- MATERIAL PROVIDED -
►

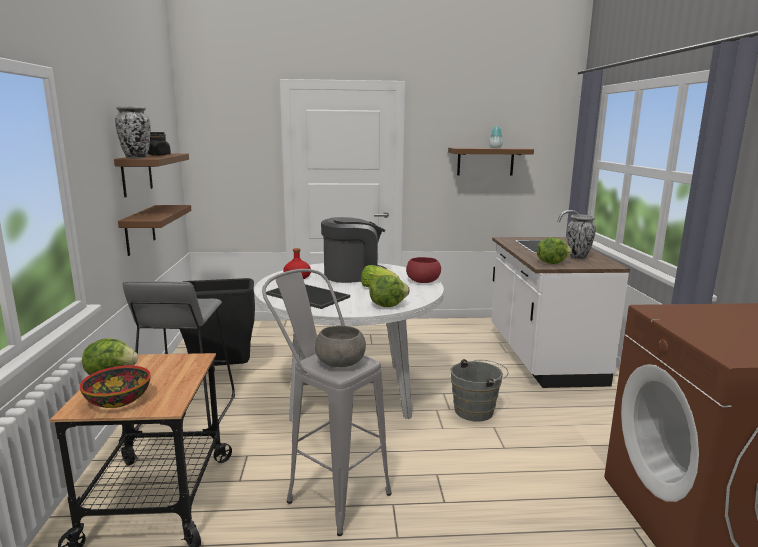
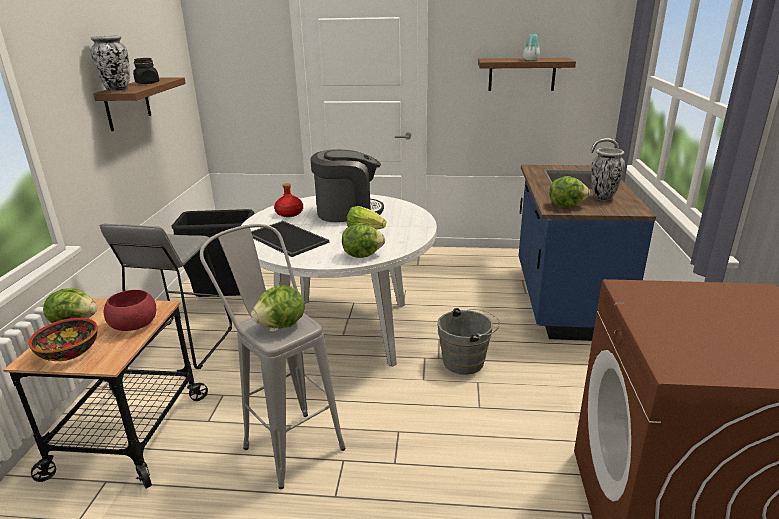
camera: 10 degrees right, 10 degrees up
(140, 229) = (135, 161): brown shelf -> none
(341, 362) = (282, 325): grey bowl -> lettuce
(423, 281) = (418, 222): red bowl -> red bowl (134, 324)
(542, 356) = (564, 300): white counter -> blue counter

◄
►

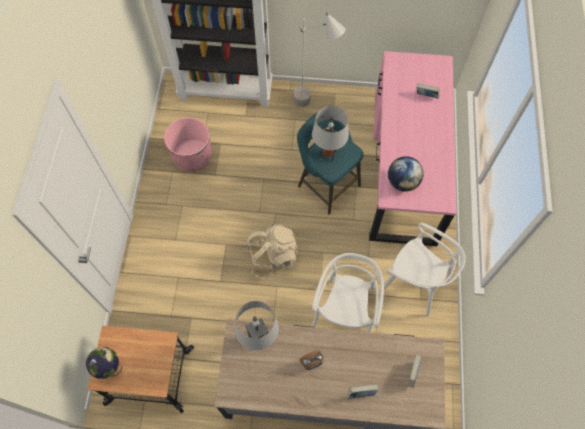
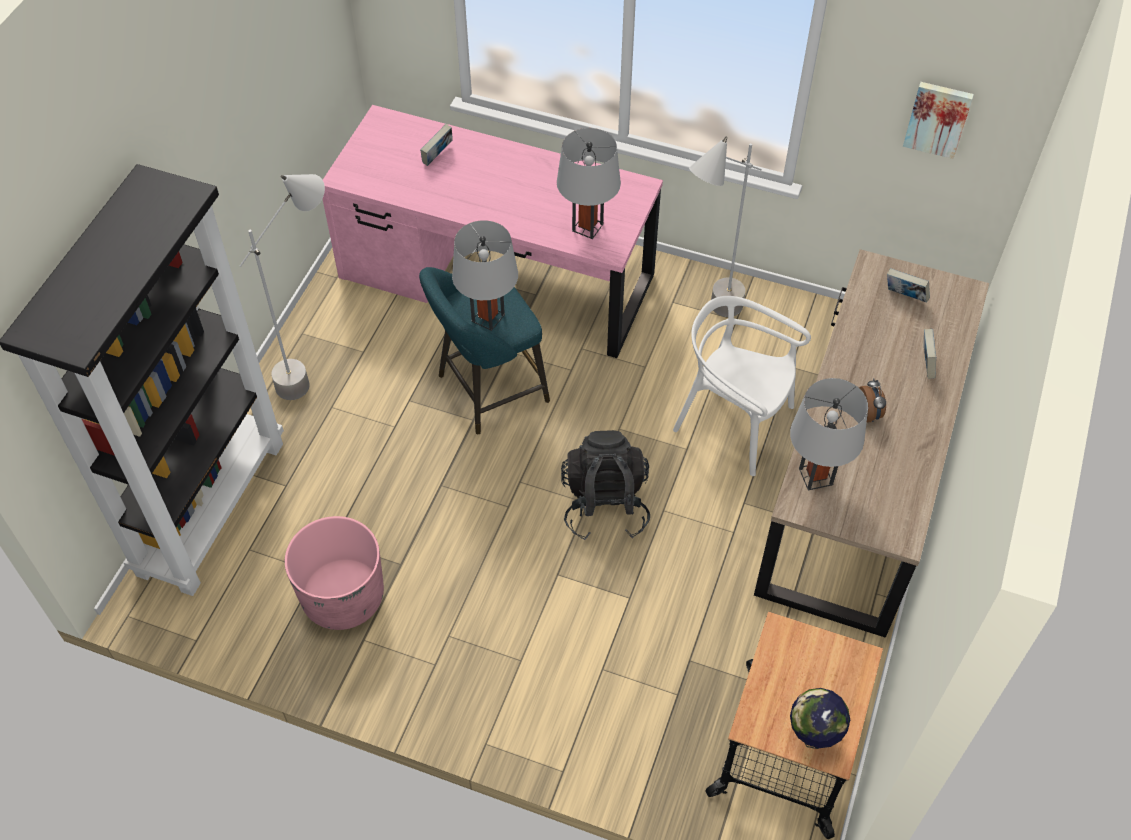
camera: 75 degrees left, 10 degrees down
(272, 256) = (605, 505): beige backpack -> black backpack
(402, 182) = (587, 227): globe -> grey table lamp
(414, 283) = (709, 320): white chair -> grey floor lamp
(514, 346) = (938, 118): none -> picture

◄
►

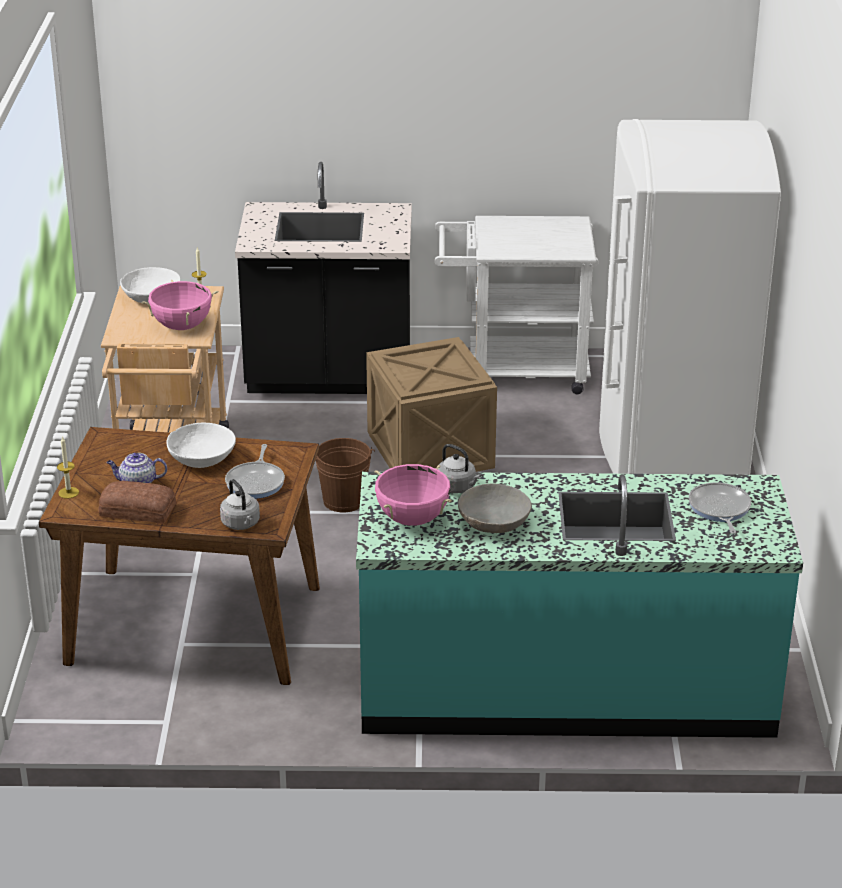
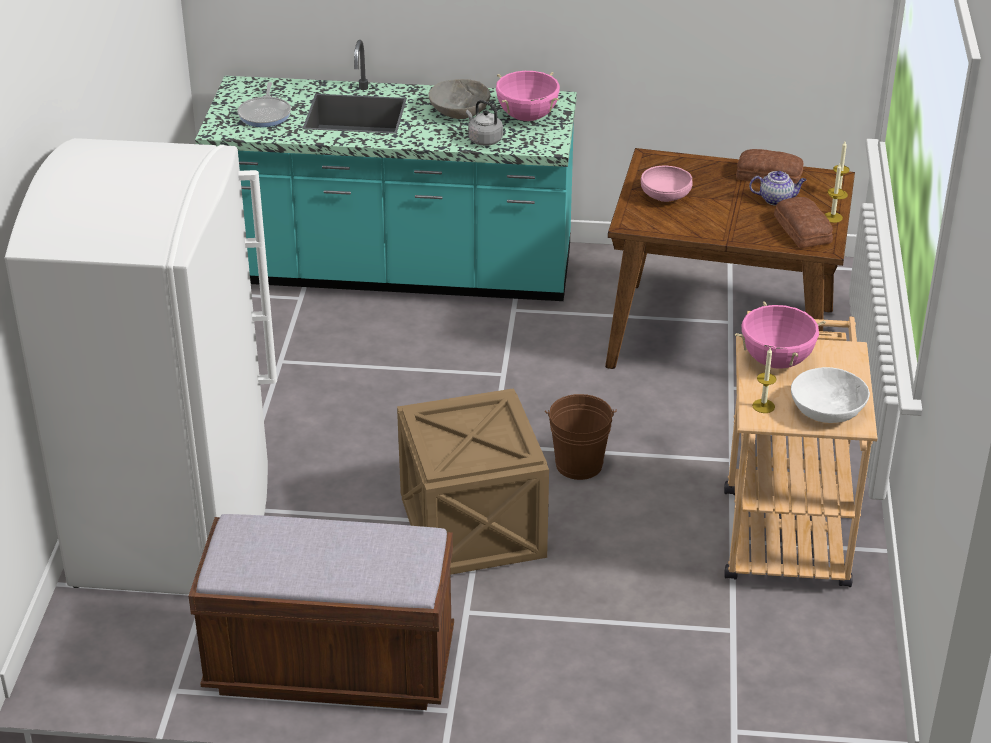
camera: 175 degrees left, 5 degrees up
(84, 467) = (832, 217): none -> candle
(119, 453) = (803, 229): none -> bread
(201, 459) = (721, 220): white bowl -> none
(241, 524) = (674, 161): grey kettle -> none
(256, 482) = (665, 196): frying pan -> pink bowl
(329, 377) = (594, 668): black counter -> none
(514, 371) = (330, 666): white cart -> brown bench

◄

- WORK REQUIRED -
Reproduce the lines above, beginning at the line with "(414, 283) = (709, 320): white" and stopping after the line with "(514, 346) = (938, 118): none -> picture", exactly as they are.

- SOLUTION FOR THIS PROBLEM -
(414, 283) = (709, 320): white chair -> grey floor lamp
(514, 346) = (938, 118): none -> picture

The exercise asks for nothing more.